Hardware design source files:
-=-=-=-=-

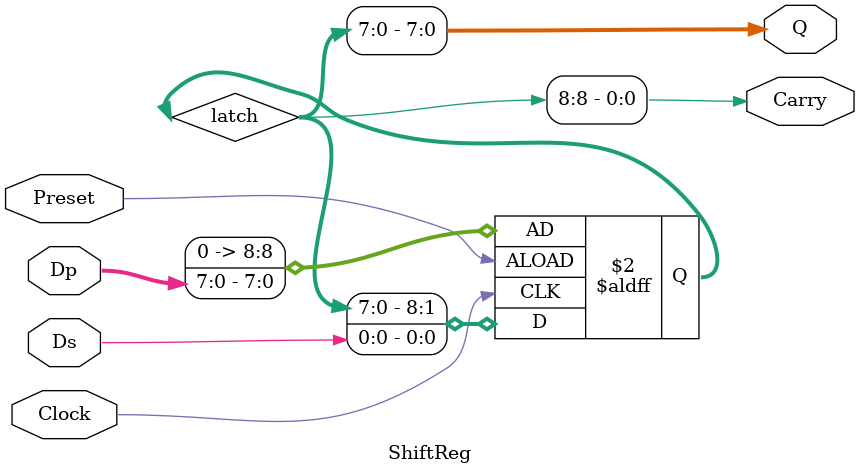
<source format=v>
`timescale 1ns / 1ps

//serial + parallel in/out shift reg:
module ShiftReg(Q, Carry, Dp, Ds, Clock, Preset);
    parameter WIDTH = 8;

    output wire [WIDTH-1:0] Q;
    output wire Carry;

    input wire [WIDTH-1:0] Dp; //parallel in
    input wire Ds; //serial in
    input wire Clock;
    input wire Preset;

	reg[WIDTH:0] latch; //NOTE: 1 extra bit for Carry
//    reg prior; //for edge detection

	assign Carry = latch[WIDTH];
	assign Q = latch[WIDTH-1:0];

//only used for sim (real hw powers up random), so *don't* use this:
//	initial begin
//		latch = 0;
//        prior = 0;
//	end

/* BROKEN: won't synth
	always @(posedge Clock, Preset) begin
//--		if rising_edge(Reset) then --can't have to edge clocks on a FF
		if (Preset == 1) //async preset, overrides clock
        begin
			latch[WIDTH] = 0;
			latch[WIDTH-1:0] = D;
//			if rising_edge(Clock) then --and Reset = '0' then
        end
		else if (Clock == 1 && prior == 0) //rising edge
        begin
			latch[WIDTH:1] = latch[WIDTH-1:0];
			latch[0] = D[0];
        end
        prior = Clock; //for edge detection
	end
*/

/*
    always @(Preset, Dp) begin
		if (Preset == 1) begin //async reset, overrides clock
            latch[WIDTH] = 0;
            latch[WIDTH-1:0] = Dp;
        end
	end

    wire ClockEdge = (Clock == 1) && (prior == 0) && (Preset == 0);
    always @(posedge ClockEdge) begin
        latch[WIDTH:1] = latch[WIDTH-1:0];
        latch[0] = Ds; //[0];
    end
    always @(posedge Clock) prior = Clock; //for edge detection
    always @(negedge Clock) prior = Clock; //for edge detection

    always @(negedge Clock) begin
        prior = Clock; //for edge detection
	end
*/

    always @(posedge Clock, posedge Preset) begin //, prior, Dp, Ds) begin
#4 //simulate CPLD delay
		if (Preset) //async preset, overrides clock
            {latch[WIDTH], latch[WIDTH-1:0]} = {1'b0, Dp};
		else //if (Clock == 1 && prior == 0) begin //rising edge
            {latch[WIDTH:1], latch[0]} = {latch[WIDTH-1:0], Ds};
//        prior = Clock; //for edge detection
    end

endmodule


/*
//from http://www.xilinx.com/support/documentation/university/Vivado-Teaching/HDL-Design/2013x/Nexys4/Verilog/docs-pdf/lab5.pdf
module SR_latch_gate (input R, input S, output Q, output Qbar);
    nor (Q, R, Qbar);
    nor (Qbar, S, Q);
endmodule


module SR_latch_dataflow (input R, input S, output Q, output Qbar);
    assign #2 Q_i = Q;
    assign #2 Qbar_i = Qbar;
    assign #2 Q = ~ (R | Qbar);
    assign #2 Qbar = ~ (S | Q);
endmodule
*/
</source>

-=-=-=-=-

Job item:
Wherever the line holding "input wire Preset;" falls in the entries above, copy exactly from it through the line holding "clocks on a FF", inclusive, and add nothing.

Output of the exercise:
    input wire Preset;

	reg[WIDTH:0] latch; //NOTE: 1 extra bit for Carry
//    reg prior; //for edge detection

	assign Carry = latch[WIDTH];
	assign Q = latch[WIDTH-1:0];

//only used for sim (real hw powers up random), so *don't* use this:
//	initial begin
//		latch = 0;
//        prior = 0;
//	end

/* BROKEN: won't synth
	always @(posedge Clock, Preset) begin
//--		if rising_edge(Reset) then --can't have to edge clocks on a FF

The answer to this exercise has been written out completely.